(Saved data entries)
———

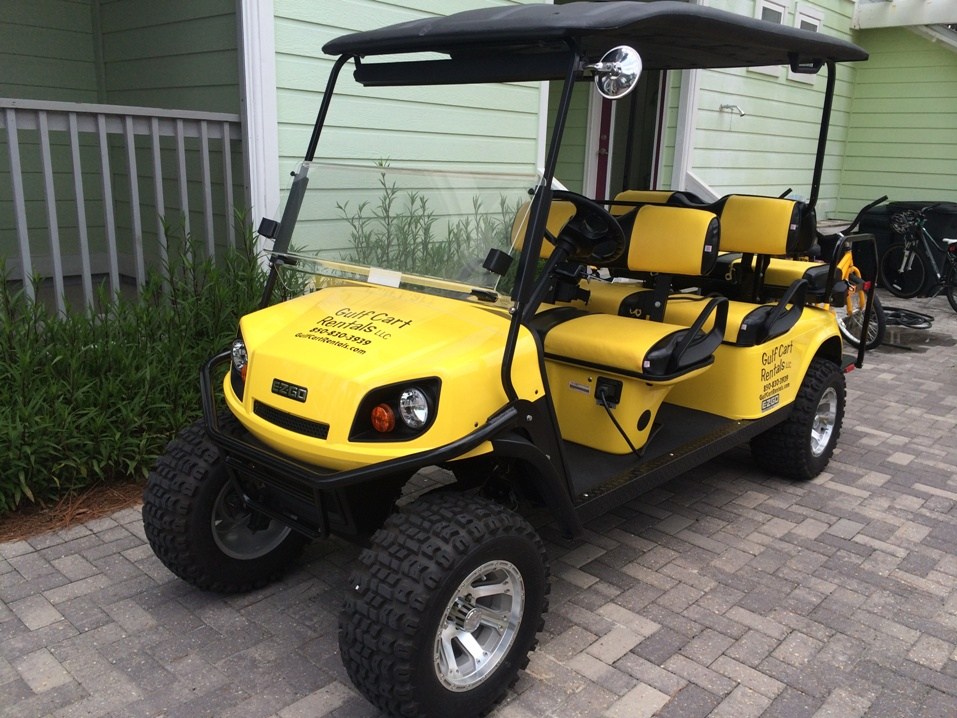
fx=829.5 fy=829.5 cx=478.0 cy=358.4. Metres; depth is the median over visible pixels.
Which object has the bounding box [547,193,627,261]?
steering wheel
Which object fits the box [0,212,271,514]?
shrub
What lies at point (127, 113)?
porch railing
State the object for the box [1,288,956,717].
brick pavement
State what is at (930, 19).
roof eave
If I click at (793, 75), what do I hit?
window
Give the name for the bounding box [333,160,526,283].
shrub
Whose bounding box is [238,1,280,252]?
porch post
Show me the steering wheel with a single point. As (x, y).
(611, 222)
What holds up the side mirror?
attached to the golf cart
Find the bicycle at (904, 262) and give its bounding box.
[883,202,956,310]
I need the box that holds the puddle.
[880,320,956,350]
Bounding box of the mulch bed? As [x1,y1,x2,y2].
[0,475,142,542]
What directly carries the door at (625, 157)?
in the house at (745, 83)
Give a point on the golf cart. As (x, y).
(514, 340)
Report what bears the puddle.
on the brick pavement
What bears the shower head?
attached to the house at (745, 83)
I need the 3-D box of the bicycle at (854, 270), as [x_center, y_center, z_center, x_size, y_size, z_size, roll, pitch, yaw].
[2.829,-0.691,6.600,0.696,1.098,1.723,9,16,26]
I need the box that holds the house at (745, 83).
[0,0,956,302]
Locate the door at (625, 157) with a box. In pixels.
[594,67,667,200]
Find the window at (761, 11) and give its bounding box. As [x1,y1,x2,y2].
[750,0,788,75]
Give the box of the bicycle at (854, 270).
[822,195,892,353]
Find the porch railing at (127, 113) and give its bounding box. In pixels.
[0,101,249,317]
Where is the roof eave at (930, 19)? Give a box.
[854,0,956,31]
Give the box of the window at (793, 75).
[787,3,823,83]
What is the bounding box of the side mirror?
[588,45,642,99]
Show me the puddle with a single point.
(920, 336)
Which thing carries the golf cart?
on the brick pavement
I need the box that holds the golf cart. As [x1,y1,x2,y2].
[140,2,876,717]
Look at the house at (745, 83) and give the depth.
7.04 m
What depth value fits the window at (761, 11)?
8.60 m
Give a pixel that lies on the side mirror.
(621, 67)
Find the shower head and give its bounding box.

———

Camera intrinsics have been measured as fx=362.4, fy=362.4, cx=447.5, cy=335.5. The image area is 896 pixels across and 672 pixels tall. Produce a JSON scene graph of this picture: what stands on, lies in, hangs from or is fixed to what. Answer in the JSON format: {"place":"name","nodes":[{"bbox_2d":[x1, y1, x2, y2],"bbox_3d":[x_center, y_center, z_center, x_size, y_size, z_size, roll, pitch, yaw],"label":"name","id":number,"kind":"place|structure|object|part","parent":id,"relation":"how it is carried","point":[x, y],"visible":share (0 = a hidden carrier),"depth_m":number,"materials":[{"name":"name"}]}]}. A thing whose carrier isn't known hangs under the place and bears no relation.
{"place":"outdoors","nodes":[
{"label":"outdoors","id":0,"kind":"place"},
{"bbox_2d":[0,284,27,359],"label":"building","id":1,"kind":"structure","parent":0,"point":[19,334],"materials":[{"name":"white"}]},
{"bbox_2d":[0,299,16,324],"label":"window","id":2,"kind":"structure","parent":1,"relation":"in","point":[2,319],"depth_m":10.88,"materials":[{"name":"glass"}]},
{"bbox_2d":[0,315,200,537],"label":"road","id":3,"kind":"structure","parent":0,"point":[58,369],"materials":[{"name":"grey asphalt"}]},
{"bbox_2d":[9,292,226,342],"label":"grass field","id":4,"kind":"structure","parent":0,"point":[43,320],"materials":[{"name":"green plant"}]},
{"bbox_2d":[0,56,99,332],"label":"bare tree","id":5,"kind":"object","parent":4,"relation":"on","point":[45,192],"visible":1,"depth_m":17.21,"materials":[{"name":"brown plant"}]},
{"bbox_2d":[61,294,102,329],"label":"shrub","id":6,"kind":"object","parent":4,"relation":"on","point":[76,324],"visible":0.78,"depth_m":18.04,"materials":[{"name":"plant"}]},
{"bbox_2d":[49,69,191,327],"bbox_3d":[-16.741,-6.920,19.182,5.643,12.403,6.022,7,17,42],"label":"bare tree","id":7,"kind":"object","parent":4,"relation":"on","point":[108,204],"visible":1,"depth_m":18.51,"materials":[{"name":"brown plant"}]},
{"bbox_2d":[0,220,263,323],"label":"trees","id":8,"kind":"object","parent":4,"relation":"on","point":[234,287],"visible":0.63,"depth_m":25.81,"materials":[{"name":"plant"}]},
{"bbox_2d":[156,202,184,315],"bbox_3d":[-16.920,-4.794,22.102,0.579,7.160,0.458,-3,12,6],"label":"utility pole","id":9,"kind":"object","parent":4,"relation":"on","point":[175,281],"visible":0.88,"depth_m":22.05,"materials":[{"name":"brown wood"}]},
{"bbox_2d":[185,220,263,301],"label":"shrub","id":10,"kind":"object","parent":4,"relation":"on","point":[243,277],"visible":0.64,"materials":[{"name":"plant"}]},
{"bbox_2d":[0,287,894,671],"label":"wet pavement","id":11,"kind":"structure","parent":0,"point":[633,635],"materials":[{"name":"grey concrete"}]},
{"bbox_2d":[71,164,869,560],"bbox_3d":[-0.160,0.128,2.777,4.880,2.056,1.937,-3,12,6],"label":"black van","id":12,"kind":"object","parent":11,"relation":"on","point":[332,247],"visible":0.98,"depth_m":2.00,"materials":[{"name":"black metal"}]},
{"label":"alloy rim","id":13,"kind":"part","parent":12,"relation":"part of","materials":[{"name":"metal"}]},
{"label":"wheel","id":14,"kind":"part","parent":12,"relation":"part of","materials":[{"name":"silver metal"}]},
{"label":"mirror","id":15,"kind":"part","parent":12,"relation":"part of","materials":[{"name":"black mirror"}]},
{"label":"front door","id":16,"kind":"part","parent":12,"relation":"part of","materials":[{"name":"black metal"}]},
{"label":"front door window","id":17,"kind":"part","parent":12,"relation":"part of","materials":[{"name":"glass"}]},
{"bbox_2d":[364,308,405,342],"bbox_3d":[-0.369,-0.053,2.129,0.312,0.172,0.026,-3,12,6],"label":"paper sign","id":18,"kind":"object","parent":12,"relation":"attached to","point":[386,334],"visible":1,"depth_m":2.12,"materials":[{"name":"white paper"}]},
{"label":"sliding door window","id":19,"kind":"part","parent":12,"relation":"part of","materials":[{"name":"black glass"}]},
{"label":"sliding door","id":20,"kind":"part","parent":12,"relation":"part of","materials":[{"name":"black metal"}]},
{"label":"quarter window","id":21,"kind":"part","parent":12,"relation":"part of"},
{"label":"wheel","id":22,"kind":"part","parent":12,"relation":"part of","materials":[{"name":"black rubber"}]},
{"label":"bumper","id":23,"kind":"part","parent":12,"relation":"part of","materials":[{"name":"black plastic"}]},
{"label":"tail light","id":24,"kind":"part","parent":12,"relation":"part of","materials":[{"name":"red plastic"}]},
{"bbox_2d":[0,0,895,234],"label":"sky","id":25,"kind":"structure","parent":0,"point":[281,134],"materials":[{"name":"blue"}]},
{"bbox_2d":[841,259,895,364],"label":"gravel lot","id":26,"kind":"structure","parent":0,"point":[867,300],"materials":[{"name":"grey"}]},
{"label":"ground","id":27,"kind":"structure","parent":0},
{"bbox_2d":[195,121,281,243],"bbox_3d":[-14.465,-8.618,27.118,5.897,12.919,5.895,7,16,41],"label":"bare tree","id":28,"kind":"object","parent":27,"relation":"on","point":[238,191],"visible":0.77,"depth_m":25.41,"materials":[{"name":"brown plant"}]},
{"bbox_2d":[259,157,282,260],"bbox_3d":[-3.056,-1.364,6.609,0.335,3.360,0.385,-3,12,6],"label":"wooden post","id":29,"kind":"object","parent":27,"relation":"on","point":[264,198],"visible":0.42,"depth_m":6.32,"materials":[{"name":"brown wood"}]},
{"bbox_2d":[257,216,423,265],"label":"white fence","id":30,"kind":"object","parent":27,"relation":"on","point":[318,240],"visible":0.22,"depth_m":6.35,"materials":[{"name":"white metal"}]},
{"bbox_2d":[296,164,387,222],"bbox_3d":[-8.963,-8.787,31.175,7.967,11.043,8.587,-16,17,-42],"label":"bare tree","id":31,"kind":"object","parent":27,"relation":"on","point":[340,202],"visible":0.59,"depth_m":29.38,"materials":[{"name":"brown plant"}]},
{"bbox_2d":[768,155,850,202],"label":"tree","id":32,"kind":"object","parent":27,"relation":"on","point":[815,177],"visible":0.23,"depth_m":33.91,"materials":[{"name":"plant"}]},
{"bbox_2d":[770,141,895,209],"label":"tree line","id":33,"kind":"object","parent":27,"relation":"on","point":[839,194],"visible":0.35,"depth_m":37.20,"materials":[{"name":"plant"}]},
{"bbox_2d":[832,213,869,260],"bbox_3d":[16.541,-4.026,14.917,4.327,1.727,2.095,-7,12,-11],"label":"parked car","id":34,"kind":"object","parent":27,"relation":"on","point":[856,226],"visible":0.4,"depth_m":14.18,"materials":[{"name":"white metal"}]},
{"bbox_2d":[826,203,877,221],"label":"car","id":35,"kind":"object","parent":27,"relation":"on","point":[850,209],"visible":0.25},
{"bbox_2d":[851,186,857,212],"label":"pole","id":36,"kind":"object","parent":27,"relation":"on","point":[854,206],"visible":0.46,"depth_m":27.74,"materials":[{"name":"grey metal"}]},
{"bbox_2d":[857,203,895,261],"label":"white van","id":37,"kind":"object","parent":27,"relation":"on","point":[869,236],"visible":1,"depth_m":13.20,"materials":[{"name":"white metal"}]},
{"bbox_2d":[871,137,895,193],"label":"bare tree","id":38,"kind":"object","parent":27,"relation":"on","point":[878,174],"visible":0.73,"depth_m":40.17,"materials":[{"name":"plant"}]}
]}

———

EXERCISE BRIEF: Looking back over the data above, restate word for word the lines that begin at the line with "Look at the" and end at the line with "Find the shower", inclusive.

RESULT FOR THIS EXERCISE:
Look at the house at (745, 83) and give the depth.
7.04 m
What depth value fits the window at (761, 11)?
8.60 m
Give a pixel that lies on the side mirror.
(621, 67)
Find the shower head and give its bounding box.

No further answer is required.